───── Records for the exercise ─────
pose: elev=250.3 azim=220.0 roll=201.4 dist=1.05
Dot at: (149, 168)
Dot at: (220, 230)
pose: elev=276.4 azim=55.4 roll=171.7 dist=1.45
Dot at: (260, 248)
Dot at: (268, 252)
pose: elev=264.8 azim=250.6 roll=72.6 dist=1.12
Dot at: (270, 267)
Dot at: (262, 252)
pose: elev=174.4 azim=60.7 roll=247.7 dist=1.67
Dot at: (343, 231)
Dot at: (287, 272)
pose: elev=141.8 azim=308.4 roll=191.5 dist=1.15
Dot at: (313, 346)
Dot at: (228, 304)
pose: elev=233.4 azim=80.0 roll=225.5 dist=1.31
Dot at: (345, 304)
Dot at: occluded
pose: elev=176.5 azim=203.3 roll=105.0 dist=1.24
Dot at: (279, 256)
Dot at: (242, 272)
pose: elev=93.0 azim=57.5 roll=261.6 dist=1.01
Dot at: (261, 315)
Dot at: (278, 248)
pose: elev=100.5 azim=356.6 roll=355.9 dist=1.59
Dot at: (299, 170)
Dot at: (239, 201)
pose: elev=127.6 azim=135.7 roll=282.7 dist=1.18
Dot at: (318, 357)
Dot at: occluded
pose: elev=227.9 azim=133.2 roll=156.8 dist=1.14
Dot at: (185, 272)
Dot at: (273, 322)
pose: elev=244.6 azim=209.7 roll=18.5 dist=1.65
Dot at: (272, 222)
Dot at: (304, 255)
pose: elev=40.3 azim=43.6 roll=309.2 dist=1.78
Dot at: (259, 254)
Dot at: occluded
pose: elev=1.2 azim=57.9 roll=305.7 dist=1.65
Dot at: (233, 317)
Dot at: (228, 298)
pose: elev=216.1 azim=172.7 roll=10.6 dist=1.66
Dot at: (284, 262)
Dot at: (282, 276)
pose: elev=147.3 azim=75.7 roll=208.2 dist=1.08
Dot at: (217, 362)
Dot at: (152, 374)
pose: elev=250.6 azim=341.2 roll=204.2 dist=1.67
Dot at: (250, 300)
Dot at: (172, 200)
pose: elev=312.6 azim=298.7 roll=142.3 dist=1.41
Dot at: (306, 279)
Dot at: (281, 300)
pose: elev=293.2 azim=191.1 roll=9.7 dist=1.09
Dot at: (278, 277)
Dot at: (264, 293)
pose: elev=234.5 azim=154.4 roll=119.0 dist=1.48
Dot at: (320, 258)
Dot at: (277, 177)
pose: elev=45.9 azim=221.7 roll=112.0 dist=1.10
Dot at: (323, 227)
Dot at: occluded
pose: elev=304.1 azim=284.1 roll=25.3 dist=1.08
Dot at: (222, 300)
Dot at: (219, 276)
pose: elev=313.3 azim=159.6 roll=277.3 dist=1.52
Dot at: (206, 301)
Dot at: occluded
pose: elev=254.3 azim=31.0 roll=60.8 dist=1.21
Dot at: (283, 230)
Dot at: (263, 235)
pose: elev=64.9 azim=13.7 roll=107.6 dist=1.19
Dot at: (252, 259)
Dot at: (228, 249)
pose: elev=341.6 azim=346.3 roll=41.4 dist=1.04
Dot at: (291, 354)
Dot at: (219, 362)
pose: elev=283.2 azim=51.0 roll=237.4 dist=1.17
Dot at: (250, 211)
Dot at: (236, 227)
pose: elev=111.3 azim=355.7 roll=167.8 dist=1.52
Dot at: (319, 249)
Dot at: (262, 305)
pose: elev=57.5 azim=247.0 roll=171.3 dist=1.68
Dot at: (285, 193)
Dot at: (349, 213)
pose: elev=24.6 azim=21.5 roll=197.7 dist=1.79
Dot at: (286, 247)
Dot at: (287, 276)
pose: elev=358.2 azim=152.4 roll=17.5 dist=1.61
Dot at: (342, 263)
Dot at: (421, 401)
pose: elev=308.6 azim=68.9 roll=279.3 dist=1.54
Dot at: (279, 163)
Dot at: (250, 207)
─────
:: Required work ::
Could you change every "dist" in the lines above to "distance" and leave everything else untouched?

:: Full response ::
pose: elev=250.3 azim=220.0 roll=201.4 distance=1.05
Dot at: (149, 168)
Dot at: (220, 230)
pose: elev=276.4 azim=55.4 roll=171.7 distance=1.45
Dot at: (260, 248)
Dot at: (268, 252)
pose: elev=264.8 azim=250.6 roll=72.6 distance=1.12
Dot at: (270, 267)
Dot at: (262, 252)
pose: elev=174.4 azim=60.7 roll=247.7 distance=1.67
Dot at: (343, 231)
Dot at: (287, 272)
pose: elev=141.8 azim=308.4 roll=191.5 distance=1.15
Dot at: (313, 346)
Dot at: (228, 304)
pose: elev=233.4 azim=80.0 roll=225.5 distance=1.31
Dot at: (345, 304)
Dot at: occluded
pose: elev=176.5 azim=203.3 roll=105.0 distance=1.24
Dot at: (279, 256)
Dot at: (242, 272)
pose: elev=93.0 azim=57.5 roll=261.6 distance=1.01
Dot at: (261, 315)
Dot at: (278, 248)
pose: elev=100.5 azim=356.6 roll=355.9 distance=1.59
Dot at: (299, 170)
Dot at: (239, 201)
pose: elev=127.6 azim=135.7 roll=282.7 distance=1.18
Dot at: (318, 357)
Dot at: occluded
pose: elev=227.9 azim=133.2 roll=156.8 distance=1.14
Dot at: (185, 272)
Dot at: (273, 322)
pose: elev=244.6 azim=209.7 roll=18.5 distance=1.65
Dot at: (272, 222)
Dot at: (304, 255)
pose: elev=40.3 azim=43.6 roll=309.2 distance=1.78
Dot at: (259, 254)
Dot at: occluded
pose: elev=1.2 azim=57.9 roll=305.7 distance=1.65
Dot at: (233, 317)
Dot at: (228, 298)
pose: elev=216.1 azim=172.7 roll=10.6 distance=1.66
Dot at: (284, 262)
Dot at: (282, 276)
pose: elev=147.3 azim=75.7 roll=208.2 distance=1.08
Dot at: (217, 362)
Dot at: (152, 374)
pose: elev=250.6 azim=341.2 roll=204.2 distance=1.67
Dot at: (250, 300)
Dot at: (172, 200)
pose: elev=312.6 azim=298.7 roll=142.3 distance=1.41
Dot at: (306, 279)
Dot at: (281, 300)
pose: elev=293.2 azim=191.1 roll=9.7 distance=1.09
Dot at: (278, 277)
Dot at: (264, 293)
pose: elev=234.5 azim=154.4 roll=119.0 distance=1.48
Dot at: (320, 258)
Dot at: (277, 177)
pose: elev=45.9 azim=221.7 roll=112.0 distance=1.10
Dot at: (323, 227)
Dot at: occluded
pose: elev=304.1 azim=284.1 roll=25.3 distance=1.08
Dot at: (222, 300)
Dot at: (219, 276)
pose: elev=313.3 azim=159.6 roll=277.3 distance=1.52
Dot at: (206, 301)
Dot at: occluded
pose: elev=254.3 azim=31.0 roll=60.8 distance=1.21
Dot at: (283, 230)
Dot at: (263, 235)
pose: elev=64.9 azim=13.7 roll=107.6 distance=1.19
Dot at: (252, 259)
Dot at: (228, 249)
pose: elev=341.6 azim=346.3 roll=41.4 distance=1.04
Dot at: (291, 354)
Dot at: (219, 362)
pose: elev=283.2 azim=51.0 roll=237.4 distance=1.17
Dot at: (250, 211)
Dot at: (236, 227)
pose: elev=111.3 azim=355.7 roll=167.8 distance=1.52
Dot at: (319, 249)
Dot at: (262, 305)
pose: elev=57.5 azim=247.0 roll=171.3 distance=1.68
Dot at: (285, 193)
Dot at: (349, 213)
pose: elev=24.6 azim=21.5 roll=197.7 distance=1.79
Dot at: (286, 247)
Dot at: (287, 276)
pose: elev=358.2 azim=152.4 roll=17.5 distance=1.61
Dot at: (342, 263)
Dot at: (421, 401)
pose: elev=308.6 azim=68.9 roll=279.3 distance=1.54
Dot at: (279, 163)
Dot at: (250, 207)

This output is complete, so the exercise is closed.